Visit to Fidel’s Old Command Center

Photo feature by Elio Delgado

Fidel's Old Command Post
Fidel's Old Command Post

HAVANA TIMES, Dec. 18 – In our journey to get to La Plata, the former mountain base of Fidel Castro back in the days of the Cuba’s guerilla war in the Sierra Maestra mountain range, we went through the rural community of Santo Domingo.  This is where the principal checkpoint of Turquino National Park is located.

Further on, we ran into a narrow road with tight curves, where every inch of the way was threatened by large stones randomly falling from the mountain.  In this way we made it to the second checkpoint, where we left our vehicles and made the first three kilometers on foot into the Sierra Maestra.

There, we arrived at the third checkpoint, where the people live who attend to visitors and maintain the former command center. Once there, we rested a little and enjoyed the landscape.

Musuem in the Sierra Maestra Mountains.
Musuem in the Sierra Maestra Mountains.

From that checkpoint we walked three more kilometers -up hill- until we finally got to Fidel’s old house, the infirmary, a kitchen; and the house where he had worked, received members of the press and issued new laws.  In addition, there was a house (now converted into a museum) in which one can appreciate personal objects once used by Fidel and the people close to him.

At the time of our visit the base was undergoing maintenance repairs, and the roof of Fidel’s house was covered.

This site continues to be conserved thanks to the efforts of fellow-guerilla Celia Sanchez Manduley (1920-1980), who developed an entire program so that this encampment would remain intact for posterity.

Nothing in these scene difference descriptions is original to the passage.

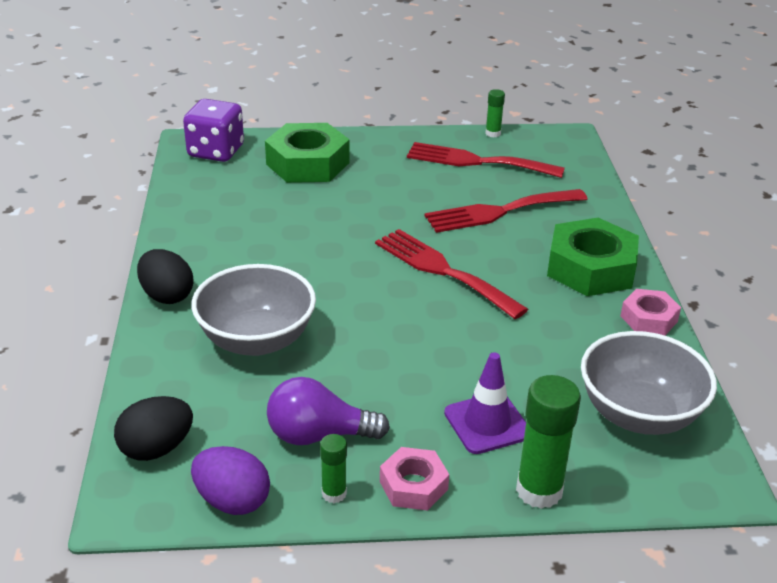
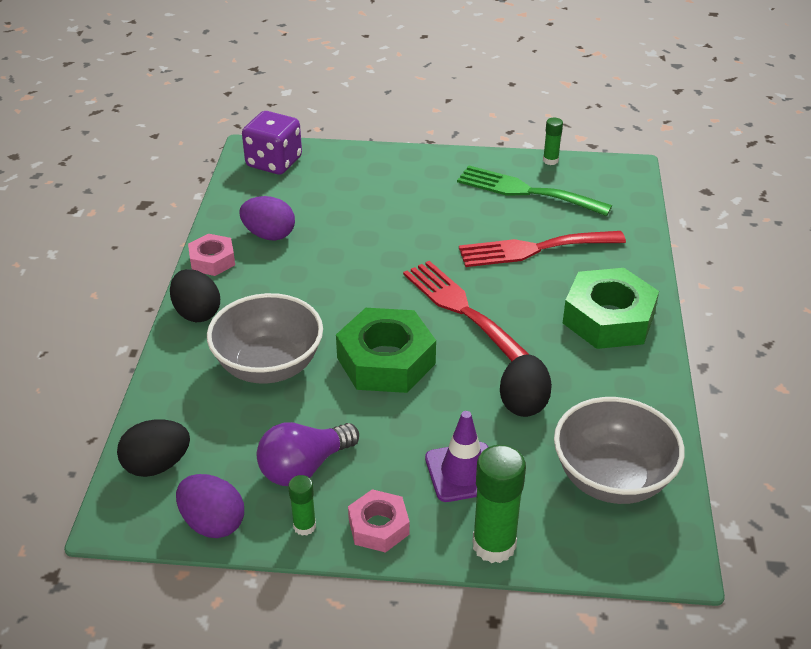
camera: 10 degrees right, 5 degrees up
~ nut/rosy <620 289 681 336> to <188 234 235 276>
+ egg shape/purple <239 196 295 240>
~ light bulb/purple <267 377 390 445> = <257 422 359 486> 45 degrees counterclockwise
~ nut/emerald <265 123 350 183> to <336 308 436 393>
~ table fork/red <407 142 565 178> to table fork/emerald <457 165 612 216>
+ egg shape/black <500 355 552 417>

The old command center is run by a man who was a messenger for Fidel in the Sierra, and who is one of the few people still in the area who possess a land title signed by Fidel himself.

Click on the thumbnails to see all the photos in this gallery

4 thoughts on “Visit to Fidel’s Old Command Center

  • Dear Darko, To answer your questions, if you are renting a car, from Bayamo take the road to Bartolome Maso, then north to Santo Domingo. I would make reservations in advance for Villa Santo Domingo, at the entrence of the Parque Nacional. Check with a travel agent about this. I recommend Vaccacionaire in Habana. If travelling by public transportation, take the inter-provincial ViAzul bus to Bayamo, then hire a cab to Santo Domingo. From Villa Santo Domingo you need to hire a guide to enter the Park and go on, either to the Comandancia (a one-day excursion, or Pico Turquino, an overnight trek). There are old Russian trucks that can take you up to the ridge line (Alto de Naranjo); don’t know the schedule of these trucks. Probably no cab will chance travelling beyond the Villa Santo Domingo, as the road beyond has a 30% grade which overtaxes the engines, not to mention breaks (if the latter fail, you won’t have to worry about anything!).

  • As I plan soon to visit this part of Cuba can somebody answer which is actually the way to get there? I mean till which pointl you can get by car and how long walking from there? Do you have to announce yourself in advance? Thanx for answers

  • As someone whose family lived near Santiago fought the rev and loves the Sierra there is no place better that for a native to reminence..We will be there this weekend….It is sacred and noone without Our story can really appreciate this place..


  • Thanks for sharing your fotos and report, Elio. During my own hike up to the Comandancia in 2006, I remember that the incredibley steep cement road from Santo Domingo to the ridge-line at Alto de Naranjo.
    Afterwards, it was just an easy ridgeline stroll to the farm, where, alas, I had to surrender my camera, then the final km. or so to the Comandancia. A few months later that rule about no fotos of the Comandancia was rescended. Thanks for taking the fotos I couldn’t. Incidentally, along the paths linking the rustic buildings and lodges at the Comandancia are red hibiscus planted by Celia Sanchez, reminding us of her unique aesthetic sensibility and love of nature, even in the midst of revolution. My guide, Miguel, filled my canteen from the stream below Fidel and Celia’s hut. I kept this “holy water” and brought it back to the States with me, drinking it later, on a special occasion.